While, as Thom noted, office landlords haven’t traditionally been crazy about getting into the flex space business, that could be changing. According to a report by The Instant Group, U.S. demand for flex office space grew 21 percent in the second half of 2020. Crain’s New York Business reported last week, too, that SL Green is offering the 54th floor of its One Vanderbilt high-rise as flexible office space it has branded Altus Suites. The company plans to offer three- to 10-year leases on the space. 

Also last week, CO reported that Tishman Speyer is opening new locations of its coworking brand, Studio, at 175 Varick Street (formerly a WeWork) and 11 West 42nd Street. With the openings, Studio will occupy 350,000 square feet in Manhattan. And Newmark, which in March received approval to acquire Knotel’s assets, appears to envision using those assets to build a flex office platform.

“Flexible workspace has been one of the fastest-growing areas of commercial real estate, and we expect this adaptive model will play an important role in the future of our industry,” Newmark CEO Barry Gosin said in a statement following approval of the acquisition.

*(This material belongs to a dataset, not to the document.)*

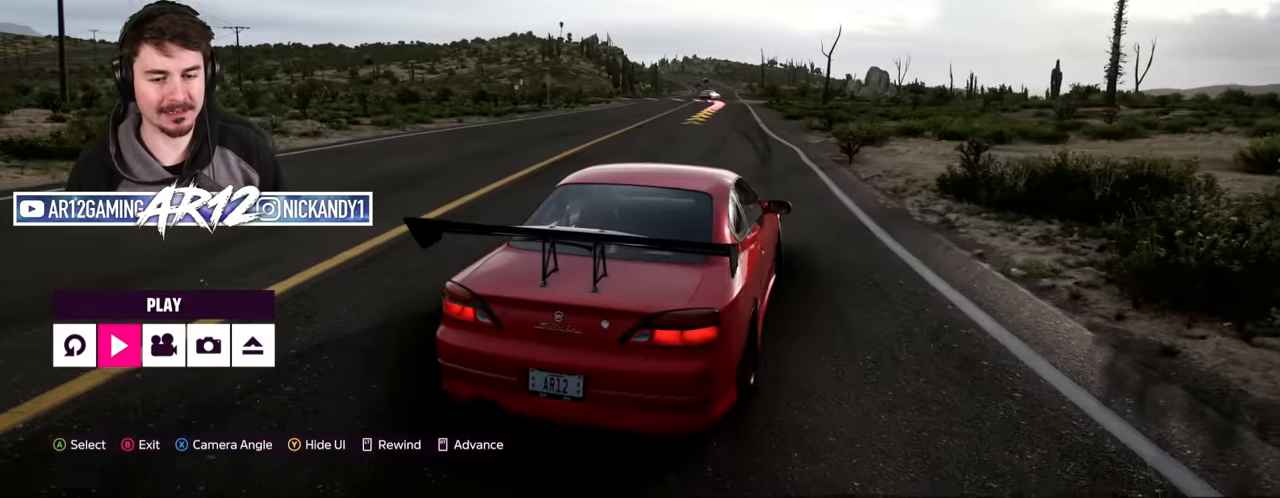
{"buttons": [], "left_stick": "center", "right_stick": "up", "events": []}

Even WeWork is, after a long and winding road, finally going public. The company announced in March that it planned to list on the Nasdaq via a merger with special purpose acquisition company BowX Acquisition at a valuation of $7.9 billion. 

While the pandemic has walloped flex space firms, it has also provided an opportunity to cut lease obligations and renegotiate deals with landlords who are loathe to see tenants leave, given the current uncertainty around the office market.

Cherre CEO Salmanson said that while managing and financing flexible office space was more complicated than for traditional office space, such products were very appealing, especially for expanding companies like his.

“As a growing company, I don’t want to sign a seven- to 10-year lease,” he said. “It makes no sense to me, because I’m going to be either bigger or smaller. I’m not going to be the same size unless something went really wrong. And given that I don’t want to take a long-term position, I’m perfectly fine paying a premium to have a shorter-term lease.”

Update: This story has been updated to show Walter & Samuels’ lawsuit against WeWork was dismissed.